Rate constants suggest three mechanisms for porcine pulmonary arterial (PPA) contraction

Abstract

Vascular Smooth Muscle (VSM) uses both extracellular calcium ([Ca2+]o) and intracellular stores of calcium to signal a typical contraction. In contrast we find that fourth generation porcine pulmonary artery (PPA) contracts after high potassium depolarization with and without the presence of [Ca2+]o. The contractile behavior of PPA was modeled using JSIM Physiome Modeling software. PPA contraction in the presence of [Ca2+]o was characterized by both a fast and slow rate constant, whereas only a slow rate constant was observed without the presence of [Ca2+]o. Only this slow rate constant was detected in the presence of various calcium influx inhibitors including tetrandrine, caffeine and ethylene glycol tetraacetic acid (EGTA).

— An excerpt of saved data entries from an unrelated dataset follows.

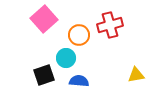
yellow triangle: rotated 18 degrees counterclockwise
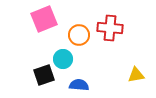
pink square: rotated 20 degrees clockwise
red cross: moved 3 px down; rotated 20 degrees clockwise
cyan circle: moved 3 px left, 1 px down
blue semicircle: moved 4 px down
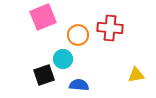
pink square: moved 1 px left, 2 px up
orange circle: moved 1 px left
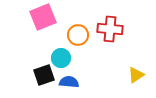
red cross: moved 1 px down
cyan circle: moved 2 px left, 1 px up
yellow triangle: rotated 24 degrees counterclockwise
blue semicircle: moved 10 px left, 3 px up
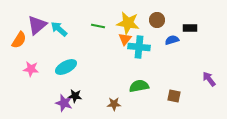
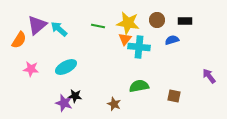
black rectangle: moved 5 px left, 7 px up
purple arrow: moved 3 px up
brown star: rotated 24 degrees clockwise
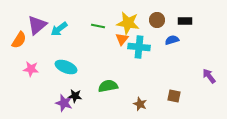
cyan arrow: rotated 78 degrees counterclockwise
orange triangle: moved 3 px left
cyan ellipse: rotated 50 degrees clockwise
green semicircle: moved 31 px left
brown star: moved 26 px right
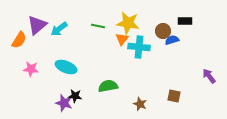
brown circle: moved 6 px right, 11 px down
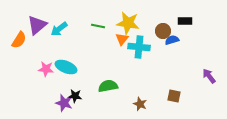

High potassium‐induced contraction of PPA, with either the absence of [Ca2+]o or the inhibition of Ca2+ entry via voltage gated Ca2+ channels (VOCCs), suggests either the use of intracellular stores of Ca2+ through a novel signal transduction pathway or an unknown Ca2+ independent mechanism for contraction. PPA also contracted using H2O2, but with contractile rate that differed from those previously observed. The rates calculated from 3 mM H2O2 contractions were intermediate, but did not fit the exponential curve for the fast and slow rate constants. The intermediate curve was also dependent on [H2O2]. The intermediate rate constants suggest an alternative third mechanism underlying PPA contraction in response to H2O2.